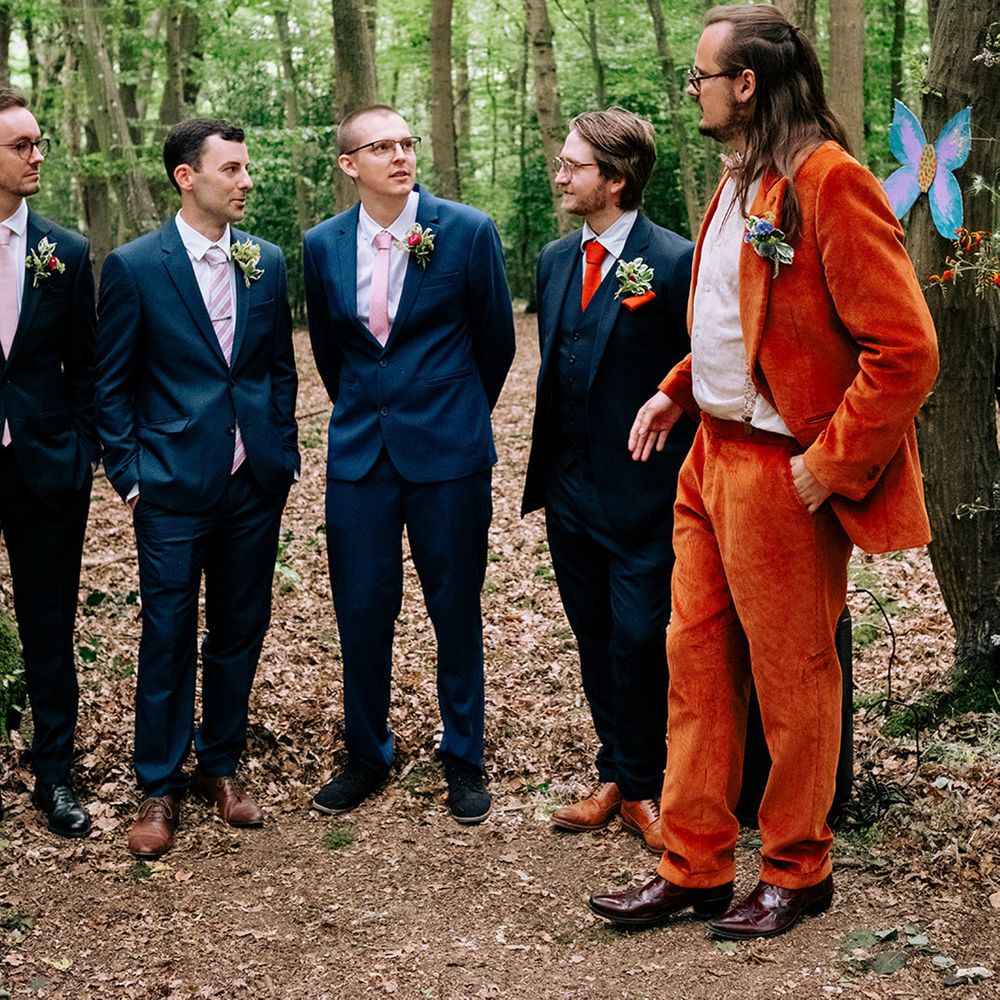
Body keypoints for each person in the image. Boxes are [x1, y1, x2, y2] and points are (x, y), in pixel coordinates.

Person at [589, 4, 938, 938]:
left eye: (702, 76)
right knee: (695, 667)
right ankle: (695, 864)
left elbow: (906, 350)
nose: (693, 90)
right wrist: (676, 389)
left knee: (794, 679)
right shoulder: (738, 178)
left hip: (785, 473)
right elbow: (734, 316)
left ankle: (797, 867)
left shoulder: (831, 183)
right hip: (708, 457)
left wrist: (830, 466)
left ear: (747, 85)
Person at [303, 105, 515, 824]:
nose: (399, 155)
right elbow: (333, 354)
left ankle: (463, 755)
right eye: (380, 146)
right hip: (361, 452)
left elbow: (496, 344)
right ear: (348, 165)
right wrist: (373, 409)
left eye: (406, 142)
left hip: (449, 452)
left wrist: (451, 415)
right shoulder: (321, 244)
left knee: (453, 604)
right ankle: (367, 751)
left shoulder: (466, 231)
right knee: (361, 607)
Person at [95, 118, 299, 858]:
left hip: (253, 484)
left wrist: (283, 454)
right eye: (233, 169)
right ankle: (158, 782)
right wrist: (130, 477)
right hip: (170, 486)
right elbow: (109, 384)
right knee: (168, 631)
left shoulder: (266, 261)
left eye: (247, 168)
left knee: (241, 629)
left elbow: (278, 366)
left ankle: (221, 766)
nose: (247, 181)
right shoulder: (135, 266)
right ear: (188, 177)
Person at [521, 109, 694, 852]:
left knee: (639, 638)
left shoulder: (677, 262)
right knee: (594, 638)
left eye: (573, 165)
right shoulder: (555, 260)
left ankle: (650, 786)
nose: (559, 174)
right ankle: (616, 777)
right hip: (569, 493)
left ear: (617, 179)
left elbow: (701, 375)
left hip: (647, 495)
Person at [0, 89, 98, 838]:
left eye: (39, 143)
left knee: (48, 626)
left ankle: (55, 777)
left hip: (46, 467)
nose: (37, 157)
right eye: (21, 145)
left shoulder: (64, 251)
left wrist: (82, 449)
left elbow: (88, 367)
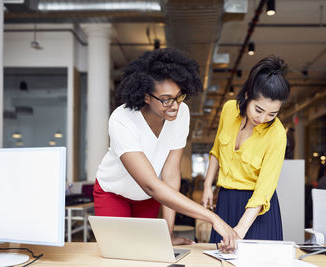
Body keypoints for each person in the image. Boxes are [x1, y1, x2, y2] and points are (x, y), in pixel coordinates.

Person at [93, 48, 238, 251]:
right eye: (166, 99)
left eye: (179, 96)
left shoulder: (182, 114)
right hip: (114, 193)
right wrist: (212, 218)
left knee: (147, 253)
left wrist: (167, 234)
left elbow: (170, 176)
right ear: (146, 97)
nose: (175, 106)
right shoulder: (122, 119)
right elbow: (152, 184)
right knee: (119, 254)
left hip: (149, 198)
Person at [202, 56, 290, 242]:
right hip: (226, 201)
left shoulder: (277, 134)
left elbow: (264, 189)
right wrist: (207, 185)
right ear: (248, 95)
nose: (263, 118)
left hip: (257, 211)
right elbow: (217, 149)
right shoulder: (228, 110)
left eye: (272, 113)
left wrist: (241, 228)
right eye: (258, 110)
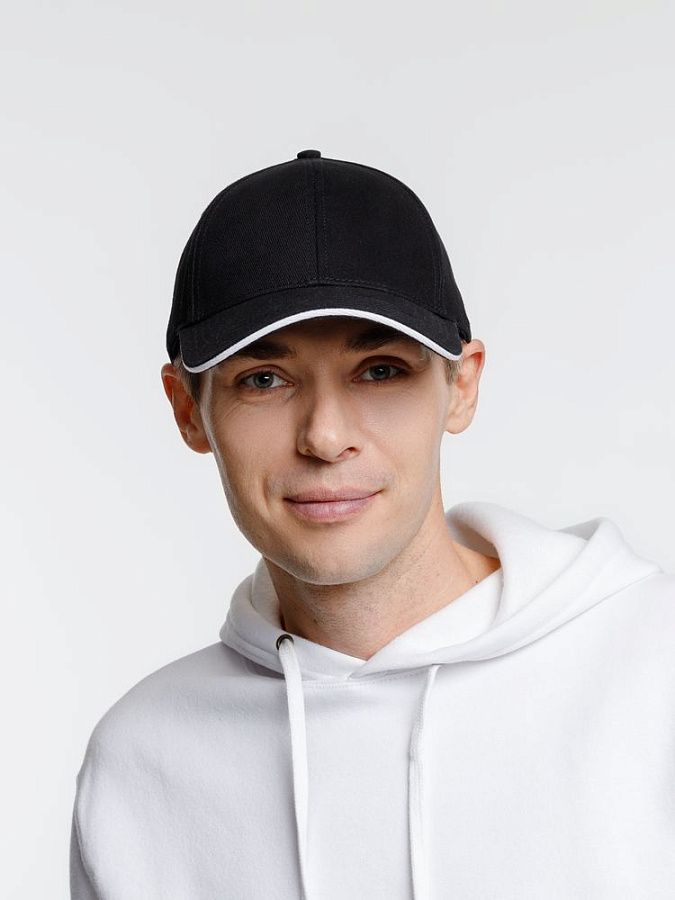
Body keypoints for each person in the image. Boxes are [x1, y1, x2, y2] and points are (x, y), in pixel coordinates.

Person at [70, 150, 675, 900]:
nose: (325, 437)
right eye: (264, 379)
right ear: (187, 410)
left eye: (381, 369)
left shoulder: (653, 671)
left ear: (462, 386)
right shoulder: (141, 761)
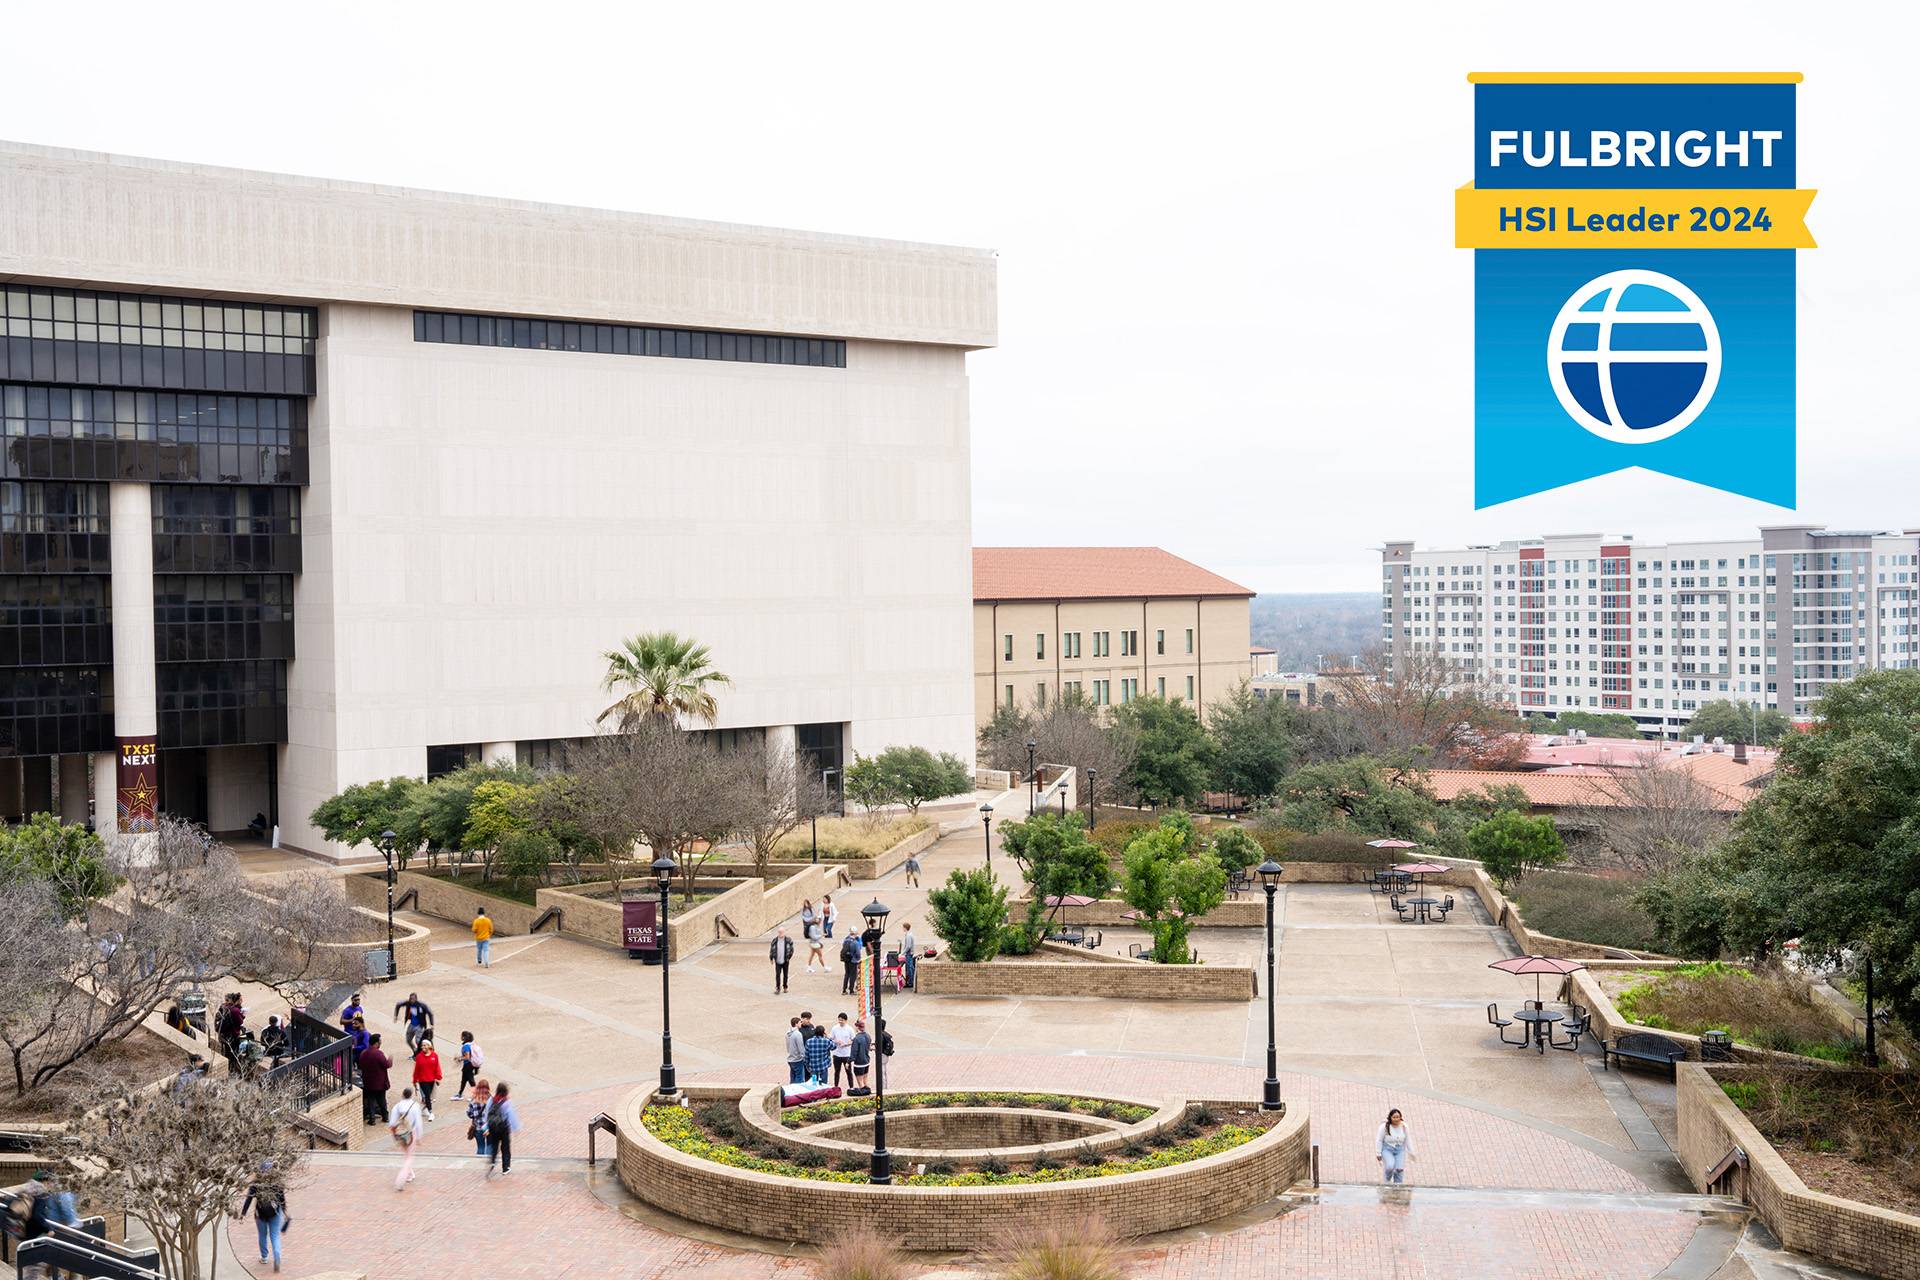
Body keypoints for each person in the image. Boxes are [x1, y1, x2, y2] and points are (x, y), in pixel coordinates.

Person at [240, 1169, 289, 1272]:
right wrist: (284, 1212)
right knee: (275, 1236)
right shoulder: (277, 1183)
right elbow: (282, 1199)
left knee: (262, 1235)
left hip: (260, 1214)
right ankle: (277, 1256)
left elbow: (248, 1199)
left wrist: (243, 1213)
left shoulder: (256, 1184)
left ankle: (264, 1257)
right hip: (274, 1213)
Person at [389, 1086, 424, 1190]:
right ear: (411, 1095)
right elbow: (418, 1123)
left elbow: (392, 1123)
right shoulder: (415, 1106)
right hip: (410, 1133)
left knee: (406, 1154)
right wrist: (419, 1136)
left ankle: (410, 1174)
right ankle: (401, 1179)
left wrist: (394, 1135)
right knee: (409, 1157)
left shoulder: (397, 1106)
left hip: (399, 1133)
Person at [485, 1082, 520, 1175]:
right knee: (505, 1148)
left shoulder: (491, 1100)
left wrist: (486, 1125)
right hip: (503, 1128)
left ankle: (492, 1160)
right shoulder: (507, 1102)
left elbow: (487, 1112)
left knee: (494, 1145)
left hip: (493, 1127)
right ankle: (505, 1167)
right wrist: (516, 1127)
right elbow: (511, 1115)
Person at [358, 1033, 392, 1125]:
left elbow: (360, 1065)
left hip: (368, 1082)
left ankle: (372, 1119)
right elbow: (387, 1065)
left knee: (371, 1101)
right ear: (376, 1043)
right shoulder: (378, 1054)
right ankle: (385, 1117)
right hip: (380, 1083)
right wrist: (390, 1060)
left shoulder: (364, 1053)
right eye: (380, 1042)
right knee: (382, 1101)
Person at [1377, 1108, 1413, 1185]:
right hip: (1387, 1149)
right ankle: (1387, 1180)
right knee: (1390, 1166)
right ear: (1390, 1118)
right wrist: (1378, 1153)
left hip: (1400, 1150)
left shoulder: (1404, 1126)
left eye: (1398, 1117)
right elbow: (1379, 1140)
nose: (1396, 1119)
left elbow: (1407, 1139)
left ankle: (1398, 1185)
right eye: (1394, 1117)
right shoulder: (1384, 1127)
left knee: (1399, 1169)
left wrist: (1411, 1151)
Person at [393, 992, 434, 1057]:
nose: (411, 1001)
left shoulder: (421, 1005)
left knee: (418, 1041)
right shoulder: (408, 1003)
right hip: (411, 1025)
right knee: (408, 1040)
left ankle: (423, 1054)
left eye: (413, 999)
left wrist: (431, 1024)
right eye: (410, 999)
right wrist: (396, 1016)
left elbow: (430, 1013)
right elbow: (398, 1005)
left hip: (419, 1026)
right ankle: (415, 1051)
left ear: (416, 999)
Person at [413, 1037, 443, 1120]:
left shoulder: (434, 1055)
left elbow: (437, 1067)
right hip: (423, 1080)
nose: (423, 1047)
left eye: (425, 1045)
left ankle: (424, 1109)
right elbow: (416, 1070)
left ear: (429, 1046)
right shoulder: (419, 1057)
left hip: (432, 1079)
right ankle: (430, 1112)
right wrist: (415, 1080)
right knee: (427, 1096)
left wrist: (438, 1077)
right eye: (422, 1045)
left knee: (430, 1096)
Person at [466, 1079, 494, 1157]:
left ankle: (479, 1163)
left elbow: (469, 1113)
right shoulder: (491, 1099)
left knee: (480, 1147)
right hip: (488, 1127)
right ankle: (488, 1161)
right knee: (489, 1145)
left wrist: (475, 1116)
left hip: (478, 1127)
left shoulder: (474, 1100)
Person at [828, 1013, 855, 1089]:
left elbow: (853, 1040)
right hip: (836, 1053)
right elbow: (830, 1038)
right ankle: (836, 1086)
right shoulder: (835, 1028)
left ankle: (851, 1087)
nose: (840, 1021)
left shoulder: (850, 1029)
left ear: (846, 1020)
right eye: (839, 1020)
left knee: (849, 1072)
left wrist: (846, 1044)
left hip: (846, 1054)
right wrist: (836, 1041)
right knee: (837, 1071)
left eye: (842, 1020)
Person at [454, 1031, 484, 1099]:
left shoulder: (466, 1046)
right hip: (470, 1065)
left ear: (464, 1037)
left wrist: (459, 1059)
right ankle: (460, 1094)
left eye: (461, 1036)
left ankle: (476, 1095)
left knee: (471, 1081)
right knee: (464, 1080)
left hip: (468, 1065)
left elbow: (467, 1057)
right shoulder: (471, 1044)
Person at [769, 928, 794, 993]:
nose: (781, 934)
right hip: (777, 960)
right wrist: (771, 958)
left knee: (785, 975)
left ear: (784, 932)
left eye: (782, 932)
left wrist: (788, 957)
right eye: (779, 932)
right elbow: (772, 950)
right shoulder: (774, 941)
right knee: (778, 974)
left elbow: (791, 950)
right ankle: (777, 988)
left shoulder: (788, 940)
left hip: (785, 960)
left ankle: (785, 987)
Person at [850, 1019, 872, 1093]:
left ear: (857, 1027)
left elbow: (854, 1052)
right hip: (866, 1061)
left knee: (860, 1082)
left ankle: (864, 1095)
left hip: (859, 1063)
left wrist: (849, 1061)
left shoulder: (856, 1039)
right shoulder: (868, 1036)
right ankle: (868, 1092)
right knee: (865, 1080)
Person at [839, 930, 863, 996]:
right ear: (855, 934)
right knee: (853, 975)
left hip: (846, 959)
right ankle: (851, 990)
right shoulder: (855, 943)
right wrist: (858, 959)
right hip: (853, 960)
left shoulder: (845, 940)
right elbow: (858, 953)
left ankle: (844, 989)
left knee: (847, 974)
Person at [785, 1016, 807, 1084]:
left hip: (790, 1058)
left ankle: (792, 1090)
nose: (801, 1024)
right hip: (797, 1059)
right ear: (796, 1024)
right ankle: (797, 1091)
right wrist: (804, 1057)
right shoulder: (798, 1034)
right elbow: (801, 1047)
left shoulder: (787, 1033)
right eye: (800, 1022)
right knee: (799, 1078)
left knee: (793, 1077)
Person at [899, 921, 919, 990]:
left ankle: (910, 982)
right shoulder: (909, 935)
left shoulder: (908, 936)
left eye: (903, 927)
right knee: (910, 967)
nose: (902, 929)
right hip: (909, 953)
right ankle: (911, 981)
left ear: (905, 928)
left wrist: (902, 953)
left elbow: (908, 946)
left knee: (909, 968)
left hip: (908, 954)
* * *
■ Action item
Give back, exactly as written, the stretch from the line with "right ankle: (505, 1167)" through the line with "right eye: (380, 1042)", and no other lines from the records above.

■ Task solution
right ankle: (505, 1167)
right wrist: (516, 1127)
right elbow: (511, 1115)
Person at [358, 1033, 392, 1125]:
left elbow: (360, 1065)
left hip: (368, 1082)
left ankle: (372, 1119)
right elbow: (387, 1065)
left knee: (371, 1101)
right ear: (376, 1043)
right shoulder: (378, 1054)
right ankle: (385, 1117)
right hip: (380, 1083)
right wrist: (390, 1060)
left shoulder: (364, 1053)
right eye: (380, 1042)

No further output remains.